In February we reported that the appeal by British Gas against the finding that their employee, Mr Lock, was entitled to commission included in his calculation of holiday pay was unsuccessful. So exactly what should and should not be included, and is there any certainty in sight for employers trying to deal with this thorny issue?
Unfortunately the answer to the latter question is that there are still some significant questions to be answered. Some of the more recent decisions have been made by the Employment Tribunal and therefore are not binding on other Tribunals - input will be needed from the EAT or a higher court before the position will become completely clear. For the time being employers should consider the following when calculating holiday pay:-
- Non guaranteed but compulsory overtime should be included in holiday pay. Cautious employers may also want to include voluntary overtime following a decision from the Northern Irish Court of Appeal (Patterson v Castlereagh Borough Council) which found that in certain circumstances it should be included. However, the court did not hear full submissions on the key principles involved. A number of recent Tribunal decisions have followed suit, all being focussed on whether the payments could be considered to form part of "normal pay";
- In the case of allowances the key question is whether or not the allowance is intended to simply cover costs (in which case it will not be included) or whether the reason for the payment goes beyond that. In other words, if allowances paid to workers for travel go above what the actual cost is, then the additional element should be included in the calculation of holiday pay;
- In one of the leading cases, Bear Scotland, the Employment Tribunal were of the view that stand by and emergency call out payments should be included as they were intrinsically linked to performance of an employee's duties. In Whitehead & Ors v EMH Housing Regeneration Limited the Tribunal decided that standby and call out allowance should be included because they had been paid for the last several years and the judge also made the point that not to include them would discourage workers from taking holidays;
- As reported in February, the present position with commission is that it should be included in the calculation of holiday pay (British Gas have though appealed this decision); and
- In the case of Wood & others v Hertel (UK) Ltd & another it was found that an incentive bonus (relating to hours worked, performance and not taking part in unofficial industrial action) should also be included in the calculation as in the circumstances of this case they were "normal remuneration" and intrinsically linked to the performance of the worker's task. It is not clear however whether annual discretionary bonuses should be included. They are often intrinsically linked to an employee's performance but the key question then becomes whether they could be said to be "normal remuneration". It is likely that a case will be brought on this point at some point in the future.

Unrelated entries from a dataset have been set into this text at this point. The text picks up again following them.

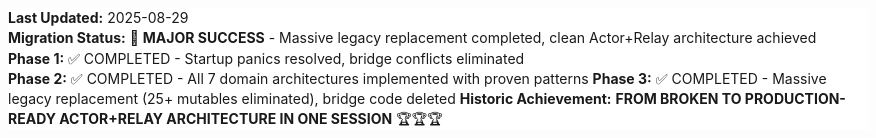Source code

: **Last Updated:** 2025-08-29  
**Migration Status:** 🎯 **MAJOR SUCCESS** - Massive legacy replacement completed, clean Actor+Relay architecture achieved  
**Phase 1:** ✅ COMPLETED - Startup panics resolved, bridge conflicts eliminated  
**Phase 2:** ✅ COMPLETED - All 7 domain architectures implemented with proven patterns
**Phase 3:** ✅ COMPLETED - Massive legacy replacement (25+ mutables eliminated), bridge code deleted
**Historic Achievement:** **FROM BROKEN TO PRODUCTION-READY ACTOR+RELAY ARCHITECTURE IN ONE SESSION** 🏆🏆🏆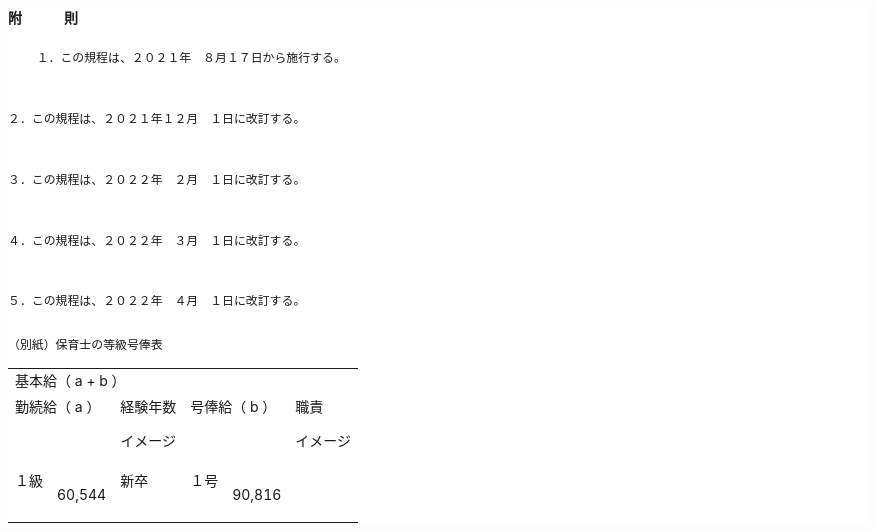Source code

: 

#### 附　　　則


        １．この規程は、２０２１年　８月１７日から施行する。


    ２．この規程は、２０２１年１２月　１日に改訂する。


    ３．この規程は、２０２２年　２月　１日に改訂する。


    ４．この規程は、２０２２年　３月　１日に改訂する。


    ５．この規程は、２０２２年　４月　１日に改訂する。


    


##### 
    （別紙）保育士の等級号俸表


<table>
  <tr>
   <td colspan="6" >基本給（ a + b ）
   </td>
  </tr>
  <tr>
   <td colspan="2" >勤続給（ a ）
   </td>
   <td>経験年数
<p>
イメージ
   </td>
   <td colspan="2" >号俸給（ b ）
   </td>
   <td>職責
<p>
イメージ
   </td>
  </tr>
  <tr>
   <td>１級
   </td>
   <td><p style="text-align: right">
60,544</p>

   </td>
   <td>新卒
   </td>
   <td>１号
   </td>
   <td><p style="text-align: right">
90,816</p>
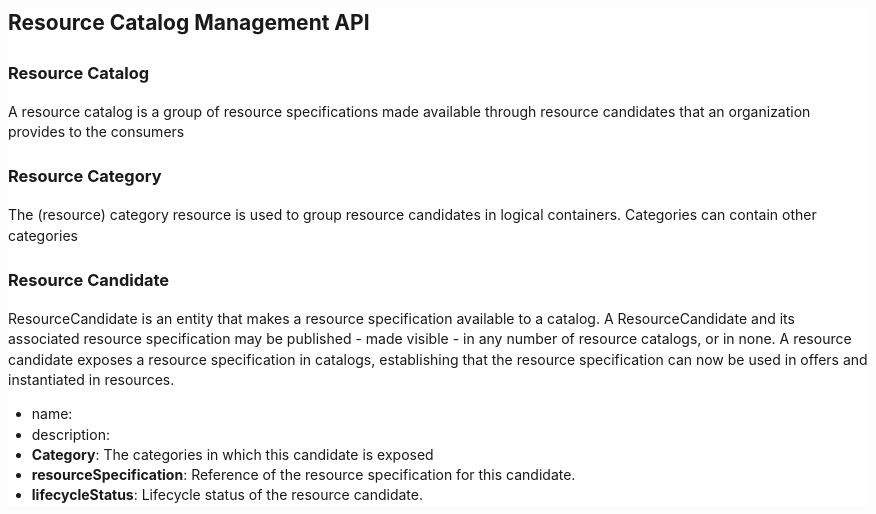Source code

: ## Resource Catalog Management API

### Resource Catalog

A resource catalog is a group of resource specifications made available through resource candidates that an organization
provides to the consumers

### Resource Category

The (resource) category resource is used to group resource candidates in logical containers. Categories can contain
other categories

### Resource Candidate

ResourceCandidate is an entity that makes a resource specification available to a catalog. A ResourceCandidate and its
associated resource specification may be published - made visible - in any number of resource catalogs, or in none. A
resource candidate exposes a resource specification in catalogs, establishing that the resource specification can now be
used in offers and instantiated in resources.

- name:
- description:
- **Category**: The categories in which this candidate is exposed
- **resourceSpecification**: Reference of the resource specification for this candidate.
- **lifecycleStatus**: Lifecycle status of the resource candidate.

Overall the position remains somewhat unsatisfactory for employers who will need to await the outcome of outstanding appeals before any more guidance is available. In the meantime employers should keep the area under review. The two key questions are: (1) is the payment intrinsically linked to the performance of task which the worker is contracted to perform; and (2) can the payments be described as "normal". We recommend that advice is taken prior to making any changes to holiday pay arrangements as a number of different strategies can be adopted.